→ Nine-parameter box outputs:
::::::::

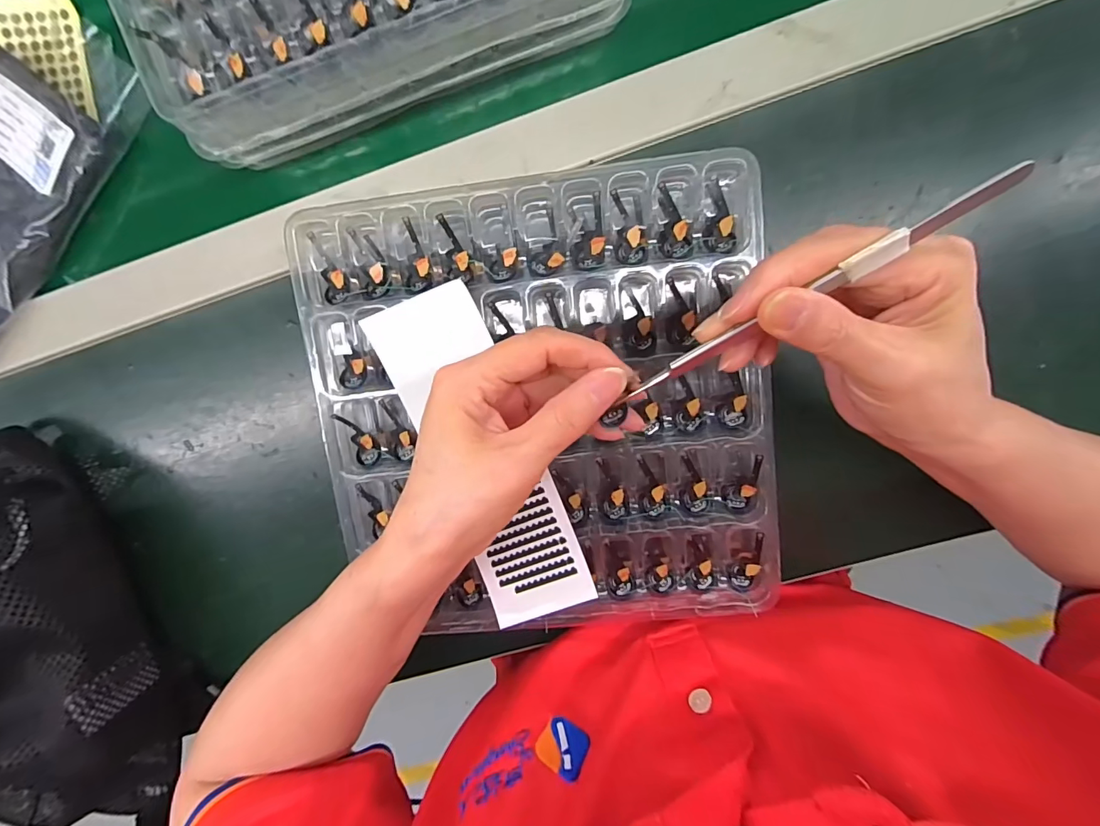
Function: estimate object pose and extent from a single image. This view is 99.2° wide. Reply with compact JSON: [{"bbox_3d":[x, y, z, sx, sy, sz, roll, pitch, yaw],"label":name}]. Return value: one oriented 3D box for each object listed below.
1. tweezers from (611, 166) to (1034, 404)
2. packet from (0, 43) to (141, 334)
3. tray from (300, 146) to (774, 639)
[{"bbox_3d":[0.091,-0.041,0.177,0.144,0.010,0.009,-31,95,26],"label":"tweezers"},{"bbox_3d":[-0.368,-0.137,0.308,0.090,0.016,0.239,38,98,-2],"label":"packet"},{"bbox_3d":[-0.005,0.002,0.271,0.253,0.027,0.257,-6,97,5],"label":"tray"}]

::::::::

→ AIM OF THE TASK: Print the records above exactly, minus pictures.

→ OUTPUT OF THE EXERCISE:
Function: estimate object pose and extent from a single image. This view is 99.2° wide. Reply with compact JSON: [{"bbox_3d":[x, y, z, sx, sy, sz, roll, pitch, yaw],"label":name}]. Return value: one oriented 3D box for each object listed below.
1. tweezers from (611, 166) to (1034, 404)
2. packet from (0, 43) to (141, 334)
3. tray from (300, 146) to (774, 639)
[{"bbox_3d":[0.091,-0.041,0.177,0.144,0.010,0.009,-31,95,26],"label":"tweezers"},{"bbox_3d":[-0.368,-0.137,0.308,0.090,0.016,0.239,38,98,-2],"label":"packet"},{"bbox_3d":[-0.005,0.002,0.271,0.253,0.027,0.257,-6,97,5],"label":"tray"}]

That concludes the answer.